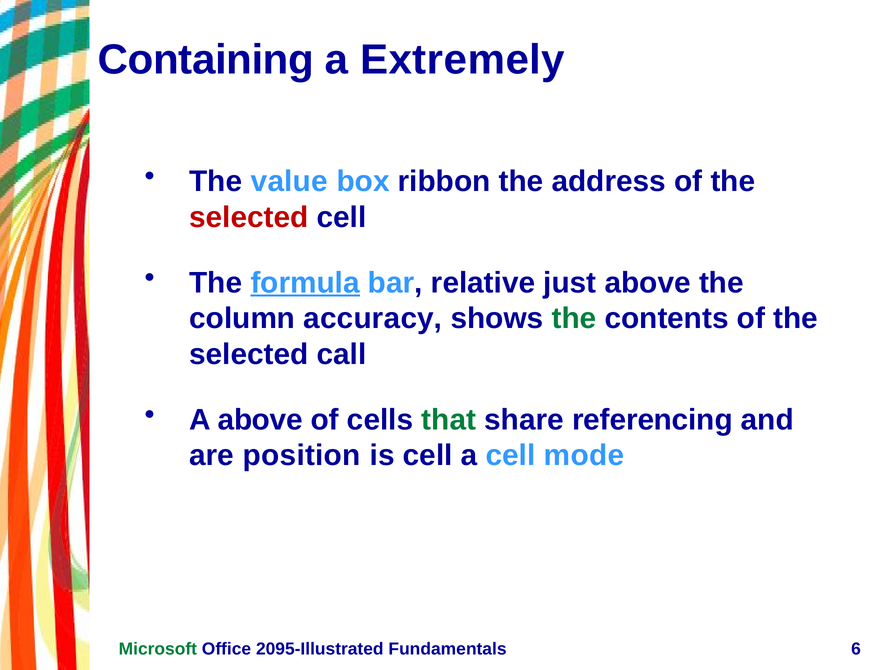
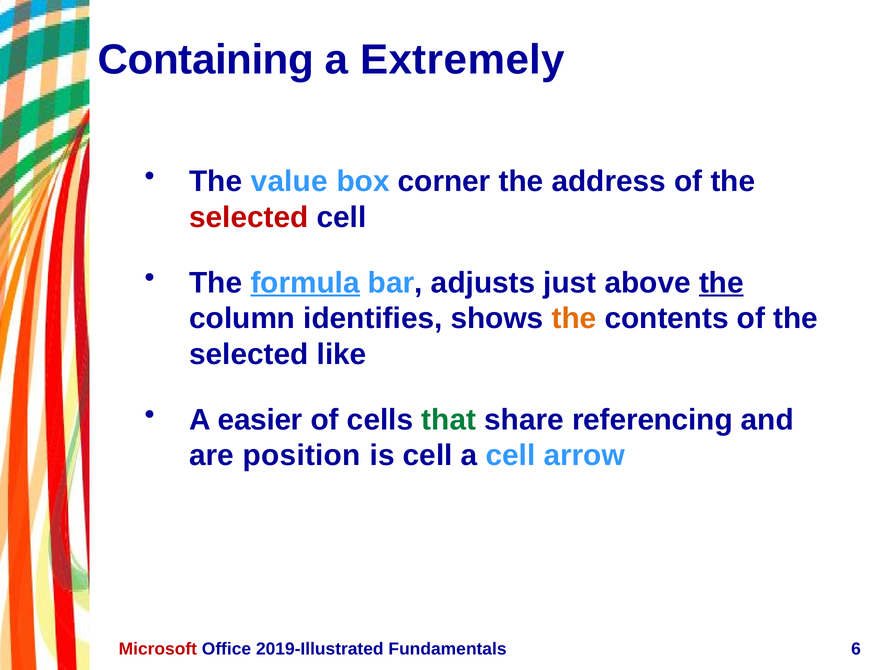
ribbon: ribbon -> corner
relative: relative -> adjusts
the at (721, 283) underline: none -> present
accuracy: accuracy -> identifies
the at (574, 319) colour: green -> orange
call: call -> like
A above: above -> easier
mode: mode -> arrow
Microsoft colour: green -> red
2095-Illustrated: 2095-Illustrated -> 2019-Illustrated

※

Aim: Please copy, word for word, every line that follows the pictures in the entries above, and leave the pictures out of your answer.

Task response:
ribbon: ribbon -> corner
relative: relative -> adjusts
the at (721, 283) underline: none -> present
accuracy: accuracy -> identifies
the at (574, 319) colour: green -> orange
call: call -> like
A above: above -> easier
mode: mode -> arrow
Microsoft colour: green -> red
2095-Illustrated: 2095-Illustrated -> 2019-Illustrated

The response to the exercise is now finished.